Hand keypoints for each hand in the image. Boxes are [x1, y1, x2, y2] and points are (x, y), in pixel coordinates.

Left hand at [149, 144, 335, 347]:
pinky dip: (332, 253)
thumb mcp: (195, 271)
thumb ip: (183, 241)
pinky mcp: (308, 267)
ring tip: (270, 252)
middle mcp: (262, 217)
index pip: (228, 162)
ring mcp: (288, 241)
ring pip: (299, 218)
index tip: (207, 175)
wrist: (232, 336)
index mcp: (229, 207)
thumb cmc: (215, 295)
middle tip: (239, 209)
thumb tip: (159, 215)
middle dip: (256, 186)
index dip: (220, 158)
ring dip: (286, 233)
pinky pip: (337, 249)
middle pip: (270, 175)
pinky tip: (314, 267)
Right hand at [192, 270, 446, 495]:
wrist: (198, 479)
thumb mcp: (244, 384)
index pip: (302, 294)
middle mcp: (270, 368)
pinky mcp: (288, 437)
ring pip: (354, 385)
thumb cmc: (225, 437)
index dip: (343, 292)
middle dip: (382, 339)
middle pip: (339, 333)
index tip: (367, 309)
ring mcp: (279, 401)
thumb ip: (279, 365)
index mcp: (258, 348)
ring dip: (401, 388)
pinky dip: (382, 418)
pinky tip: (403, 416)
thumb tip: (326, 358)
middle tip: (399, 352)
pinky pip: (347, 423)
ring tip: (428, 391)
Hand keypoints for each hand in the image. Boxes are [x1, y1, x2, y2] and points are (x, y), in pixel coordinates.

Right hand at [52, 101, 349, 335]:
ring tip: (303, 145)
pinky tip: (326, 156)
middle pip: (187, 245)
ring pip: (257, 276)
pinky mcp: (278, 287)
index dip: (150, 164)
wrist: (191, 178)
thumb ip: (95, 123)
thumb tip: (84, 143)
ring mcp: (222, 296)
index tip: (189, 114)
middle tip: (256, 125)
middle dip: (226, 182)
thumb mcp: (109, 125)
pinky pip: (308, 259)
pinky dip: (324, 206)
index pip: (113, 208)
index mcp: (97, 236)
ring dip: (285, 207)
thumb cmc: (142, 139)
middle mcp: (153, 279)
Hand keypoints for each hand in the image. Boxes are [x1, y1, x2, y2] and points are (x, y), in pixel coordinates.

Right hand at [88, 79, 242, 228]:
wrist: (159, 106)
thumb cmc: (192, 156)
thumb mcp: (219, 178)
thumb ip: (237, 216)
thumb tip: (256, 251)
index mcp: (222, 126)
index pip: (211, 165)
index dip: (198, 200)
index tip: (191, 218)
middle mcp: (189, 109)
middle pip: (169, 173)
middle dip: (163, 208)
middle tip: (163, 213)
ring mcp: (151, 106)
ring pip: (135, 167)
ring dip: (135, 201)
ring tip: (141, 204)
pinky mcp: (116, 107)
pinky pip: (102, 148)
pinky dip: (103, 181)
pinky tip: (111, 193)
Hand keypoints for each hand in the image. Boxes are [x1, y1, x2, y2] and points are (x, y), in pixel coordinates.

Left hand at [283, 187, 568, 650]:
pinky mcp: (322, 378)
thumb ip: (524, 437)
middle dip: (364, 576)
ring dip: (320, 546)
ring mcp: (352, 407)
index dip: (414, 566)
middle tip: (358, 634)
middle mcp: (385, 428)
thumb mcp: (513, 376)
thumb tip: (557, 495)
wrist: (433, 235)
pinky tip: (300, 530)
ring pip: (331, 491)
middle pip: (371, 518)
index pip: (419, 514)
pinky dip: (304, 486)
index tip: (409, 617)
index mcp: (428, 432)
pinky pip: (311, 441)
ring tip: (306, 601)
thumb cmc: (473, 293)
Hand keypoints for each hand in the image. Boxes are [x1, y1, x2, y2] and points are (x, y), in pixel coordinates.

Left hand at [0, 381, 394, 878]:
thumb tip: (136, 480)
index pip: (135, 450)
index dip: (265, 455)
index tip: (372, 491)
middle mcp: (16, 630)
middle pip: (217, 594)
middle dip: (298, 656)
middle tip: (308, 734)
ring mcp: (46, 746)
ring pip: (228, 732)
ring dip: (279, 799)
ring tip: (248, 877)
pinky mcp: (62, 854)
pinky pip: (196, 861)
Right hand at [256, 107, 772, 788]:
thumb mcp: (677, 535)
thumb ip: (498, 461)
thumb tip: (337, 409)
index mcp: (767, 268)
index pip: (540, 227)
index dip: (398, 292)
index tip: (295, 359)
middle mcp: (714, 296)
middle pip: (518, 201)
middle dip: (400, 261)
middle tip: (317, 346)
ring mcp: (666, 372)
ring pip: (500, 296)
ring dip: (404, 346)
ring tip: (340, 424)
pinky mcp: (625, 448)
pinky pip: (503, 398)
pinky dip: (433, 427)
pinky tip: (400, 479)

AIM OF THE TASK: Whenever the word "Right" shows up in a line of the entries, list that line.

SOLUTION:
Right hand at [192, 270, 446, 495]:
Right hand at [52, 101, 349, 335]:
Right hand at [88, 79, 242, 228]:
Right hand at [256, 107, 772, 788]:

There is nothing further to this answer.